(WRITTEN TASK):
Set out the lines as a Markdown table with the columns Row and Line, starting at the line that contains "jupyter-kernel and launch**" and ending at the line that contains "install --user --name=the_kernel_name". Number each row and leave out blank lines.

(DATA TO USE):
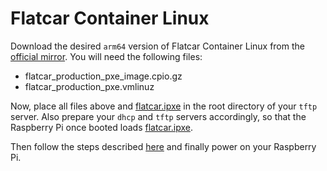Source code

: # Flatcar Container Linux

Download the desired `arm64` version of Flatcar Container Linux from the
[official mirror](https://www.flatcar.org/). You will need the following
files:

* flatcar_production_pxe_image.cpio.gz
* flatcar_production_pxe.vmlinuz

Now, place all files above and [flatcar.ipxe](flatcar.ipxe) in the root
directory of your `tftp` server. Also prepare your `dhcp` and `tftp` servers
accordingly, so that the Raspberry Pi once booted loads
[flatcar.ipxe](flatcar.ipxe).

Then follow the steps described [here](../../../README.md#use) and finally power
on your Raspberry Pi.
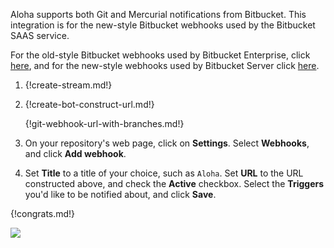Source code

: Aloha supports both Git and Mercurial notifications from
Bitbucket. This integration is for the new-style Bitbucket
webhooks used by the Bitbucket SAAS service.

For the old-style Bitbucket webhooks used by Bitbucket Enterprise,
click [here](./bitbucket), and for the new-style webhooks used by
Bitbucket Server click [here](./bitbucket3).

1. {!create-stream.md!}

1. {!create-bot-construct-url.md!}

    {!git-webhook-url-with-branches.md!}

1. On your repository's web page, click on **Settings**. Select
   **Webhooks**, and click **Add webhook**.

1. Set **Title** to a title of your choice, such as `Aloha`. Set **URL**
   to the URL constructed above, and check the **Active** checkbox. Select
   the **Triggers** you'd like to be notified about, and click **Save**.

{!congrats.md!}

![](/static/images/integrations/bitbucket/003.png)
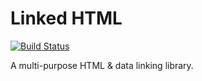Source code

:# Linked HTML

[![Build Status](https://travis-ci.org/smalluban/linked-html.svg)](https://travis-ci.org/smalluban/linked-html)

A multi-purpose HTML & data linking library.
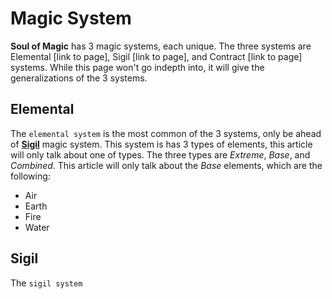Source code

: # Magic System

**Soul of Magic** has 3 magic systems, each unique. The three systems are Elemental [link to page], Sigil [link to page], and Contract [link to page] systems.
While this page won't go indepth into, it will give the generalizations of the 3 systems.

## Elemental
The `elemental system` is the most common of the 3 systems, only be ahead of **[Sigil](#Sigil)** magic system.
This system is has 3 types of elements, this article will only talk about one of types.
The three types are *Extreme*, *Base*, and *Combined*. This article will only talk about the *Base* elements, which are the following:
- Air
- Earth
- Fire
- Water

## Sigil
The `sigil system`


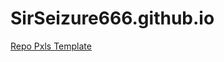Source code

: # SirSeizure666.github.io
<a href="(https://pxls.space/#x=5018&y=69&scale=6&template=https%3A%2F%2Fclueless-r2.pxls.space%2F640acd47b8056acf.png&ox=4946&oy=7&tw=72&title=&convert=unconverted)"> Repo Pxls Template </a> 
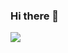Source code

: ### Hi there 👋

<!--
**hazemmadkour/hazemmadkour** is a ✨ _special_ ✨ repository because its `README.md` (this file) appears on your GitHub profile.

Here are some ideas to get you started:

- 🔭 I’m currently working on ...
- 🌱 I’m currently learning ...
- 👯 I’m looking to collaborate on ...
- 🤔 I’m looking for help with ...
- 💬 Ask me about ...
- 📫 How to reach me: ...
- 😄 Pronouns: ...
- ⚡ Fun fact: ...
[![ReadMe Card](https://github-readme-stats.vercel.app/api/pin/?username=hazemmadkour&repo=node-test)](https://github.com/hazemmadkour/node-test)
-->

![](https://img.shields.io/badge/code-React-informational?style=flat&logo=React&logoColor=white&color=61DAFB)
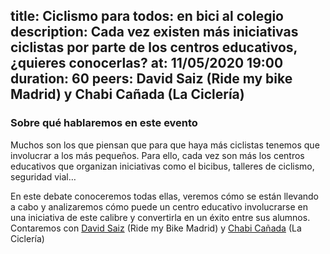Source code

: title: Ciclismo para todos: en bici al colegio
description: Cada vez existen más iniciativas ciclistas por parte de los centros educativos, ¿quieres conocerlas?
at: 11/05/2020 19:00
duration: 60
peers: David Saiz (Ride my bike Madrid) y Chabi Cañada (La Ciclería) 
----
### Sobre qué hablaremos en este evento

Muchos son los que piensan que para que haya más ciclistas tenemos que involucrar a los más pequeños. Para ello, cada vez son más los centros educativos que organizan iniciativas como el bicibus, talleres de ciclismo, seguridad vial…

En este debate conoceremos todas ellas, veremos cómo se están llevando a cabo y analizaremos cómo puede un centro educativo involucrarse en una iniciativa de este calibre y convertirla en un éxito entre sus alumnos. Contaremos con [David Saiz](https://twitter.com/ridemybikemadrd) (Ride my Bike Madrid) y [Chabi Cañada](https://twitter.com/LaCicleria) (La Ciclería)
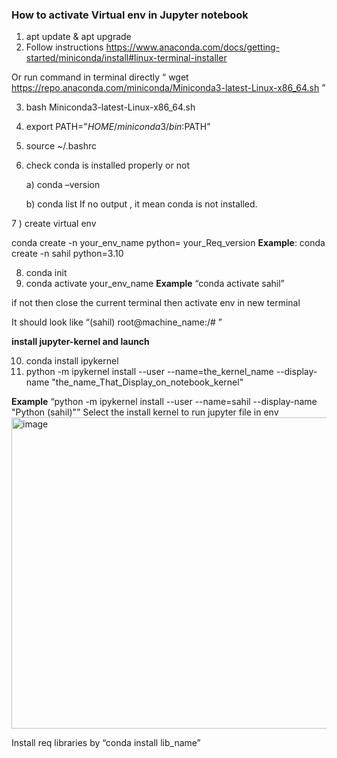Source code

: 

### How to activate Virtual env in Jupyter notebook


1)	apt update & apt upgrade
2)	Follow instructions https://www.anaconda.com/docs/getting-started/miniconda/install#linux-terminal-installer

Or run command in terminal  directly “ wget https://repo.anaconda.com/miniconda/Miniconda3-latest-Linux-x86_64.sh ”

3)	bash Miniconda3-latest-Linux-x86_64.sh
4)	export PATH="$HOME/miniconda3/bin:$PATH"
5)	source ~/.bashrc

6)	check conda is installed properly or not  

      a) conda –version

      b) conda list 
   If no output , it mean conda is not installed.

7 ) create virtual env 

conda create -n your_env_name python= your_Req_version 
**Example**: conda create -n sahil python=3.10

8)	conda init 
9)	conda activate your_env_name
**Example** “conda activate sahil”

  if not then close the current terminal then activate env in new terminal 

It should look like “(sahil) root@machine_name:/# ”

**install jupyter-kernel and launch**

10)	 conda install ipykernel
11)	python -m ipykernel install --user --name=the_kernel_name --display-name "the_name_That_Display_on_notebook_kernel" 	

**Example** “python -m ipykernel install --user --name=sahil --display-name "Python (sahil)"”
Select the install kernel to run jupyter file in env 
 <img width="940" height="498" alt="image" src="https://github.com/user-attachments/assets/35f5e48c-ff2e-4058-b037-f26ad7ca8fe1" />



Install req libraries by “conda install lib_name”






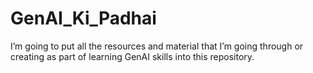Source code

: # GenAI_Ki_Padhai
I’m going to put all the resources and material that I’m going through or creating as part of learning GenAI skills into this repository.
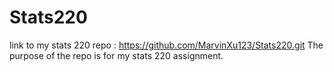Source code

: # Stats220
link to my stats 220 repo : https://github.com/MarvinXu123/Stats220.git
The purpose of the repo is for my stats 220 assignment.
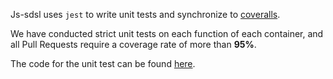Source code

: Js-sdsl uses `jest` to write unit tests and synchronize to [coveralls](https://coveralls.io/github/js-sdsl/js-sdsl).

We have conducted strict unit tests on each function of each container, and all Pull Requests require a coverage rate of more than **95%**.

The code for the unit test can be found [here](https://github.com/js-sdsl/js-sdsl/tree/main/test).
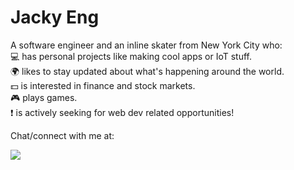 # Jacky Eng

A software engineer and an inline skater from New York City who:  
:computer: has personal projects like making cool apps or IoT stuff.  
:earth_africa: likes to stay updated about what's happening around the world.    
:dollar: is interested in finance and stock markets.  
:video_game: plays games.  
:exclamation: is actively seeking for web dev related opportunities!  

Chat/connect with me at:  
<p>
	<a href="https://www.linkedin.com/in/jengworks/"><img src="https://img.icons8.com/android/24/000000/linkedin.png"/></a>
</p>
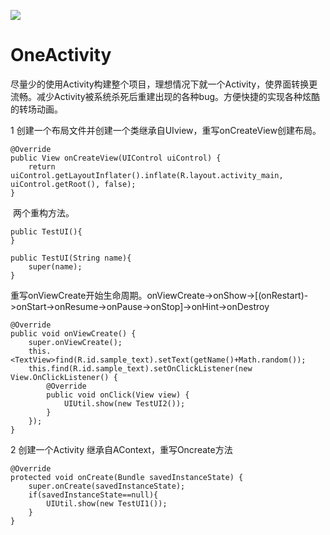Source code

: [![](https://jitpack.io/v/modoxie/OneActivity.svg)](https://jitpack.io/#modoxie/OneActivity)
# OneActivity
尽量少的使用Activity构建整个项目，理想情况下就一个Activity，使界面转换更流畅。减少Activity被系统杀死后重建出现的各种bug。方便快捷的实现各种炫酷的转场动画。

1 创建一个布局文件并创建一个类继承自UIview，重写onCreateView创建布局。

    @Override
    public View onCreateView(UIControl uiControl) {
        return uiControl.getLayoutInflater().inflate(R.layout.activity_main, uiControl.getRoot(), false);
    }
    
  两个重构方法。
  
    public TestUI(){
    }
    
    public TestUI(String name){
        super(name);
    }
    
  重写onViewCreate开始生命周期。onViewCreate->onShow->[(onRestart)->onStart->onResume->onPause->onStop]->onHint->onDestroy
    
    @Override
    public void onViewCreate() {
        super.onViewCreate();
        this.<TextView>find(R.id.sample_text).setText(getName()+Math.random());
        this.find(R.id.sample_text).setOnClickListener(new View.OnClickListener() {
            @Override
            public void onClick(View view) {
                UIUtil.show(new TestUI2());
            }
        });
    }
    
2 创建一个Activity 继承自AContext，重写Oncreate方法 

    @Override
    protected void onCreate(Bundle savedInstanceState) {
        super.onCreate(savedInstanceState);
        if(savedInstanceState==null){
            UIUtil.show(new TestUI1());
        }
    } 
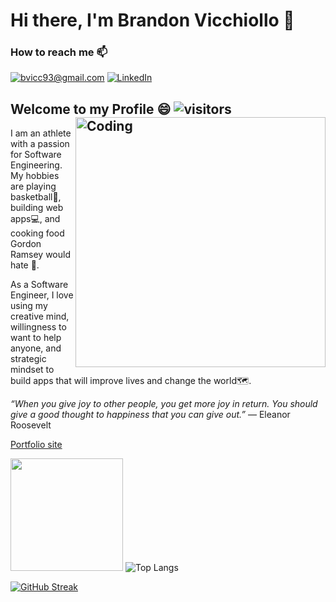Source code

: # Hi there, I'm Brandon Vicchiollo 👋

### How to reach me 📫
<a href="mailto:bvicc93@gmail.com">![bvicc93@gmail.com](https://img.shields.io/badge/Gmail-D14836?style=for-the-badge&logo=gmail&logoColor=white)</a> 
<a href="https://www.linkedin.com/in/brandon-vicchiollo-5a4786217/">![LinkedIn](https://img.shields.io/badge/LinkedIn-0077B5?style=for-the-badge&logo=linkedin&logoColor=white)</a>

## Welcome to my Profile 😄 ![visitors](https://visitor-badge.glitch.me/badge?page_id=${brandonvicc}.${brandonvicc.id}) <img align="right" alt="Coding" width="400" src="https://media2.giphy.com/media/dZX3AduGrY3uJ7qCsx/giphy.gif?cid=ecf05e47nqlisk0fuccwnmcetq4f93cyha9ui6nnw2ot7qvw&rid=giphy.gif&ct=g">
I am an athlete with a passion for Software Engineering. My hobbies are playing basketball🏀, building web apps💻, and cooking food Gordon Ramsey would hate 🍔.

As a Software Engineer, I love using my creative mind, willingness to want to help anyone, and strategic mindset to build apps that will improve lives and change the world🗺️. 

*“When you give joy to other people, you get more joy in return. You should give a good thought to happiness that you can give out.”* — Eleanor Roosevelt

<a href="https://www.brandonvicchiollo.com">Portfolio site</a>

<img height="180em" src="https://github-readme-stats.vercel.app/api?username=brandonvicc&show_icons=true&hide_border=true&&count_private=true&include_all_commits=true" /> ![Top Langs](https://github-readme-stats.vercel.app/api/top-langs/?username=brandonvicc&layout=compact)


[![GitHub Streak](https://github-readme-streak-stats.herokuapp.com/?user=brandonvicc)](https://git.io/streak-stats)


<!--
**brandonvicc/brandonvicc** is a ✨ _special_ ✨ repository because its `README.md` (this file) appears on your GitHub profile.

Here are some ideas to get you started:

- 🔭 I’m currently working on ...
- 🌱 I’m currently learning ...
- 👯 I’m looking to collaborate on ...
- 🤔 I’m looking for help with ...
- 💬 Ask me about ...
- 📫 How to reach me: ...
- 😄 Pronouns: ...
- ⚡ Fun fact: ...
-->
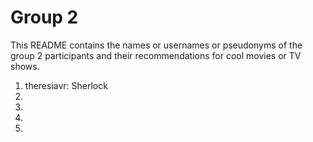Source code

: # Group 2

This README contains the names or usernames or pseudonyms of the group 2 participants and their recommendations for cool movies or TV shows.

1.  theresiavr: Sherlock
2.  
3.  
4.  
5.  
 
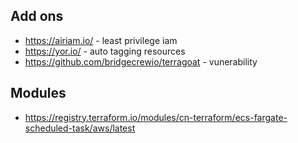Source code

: 
## Add ons
* https://airiam.io/ - least privilege iam
* https://yor.io/ - auto tagging resources
* https://github.com/bridgecrewio/terragoat - vunerability

## Modules
* https://registry.terraform.io/modules/cn-terraform/ecs-fargate-scheduled-task/aws/latest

(TASK SOLUTION):
| Row | Line |
|---|---|
| 1 | **install jupyter-kernel and launch** |
| 2 | 10)	 conda install ipykernel |
| 3 | 11)	python -m ipykernel install --user --name=the_kernel_name --display-name "the_name_That_Display_on_notebook_kernel" 	 |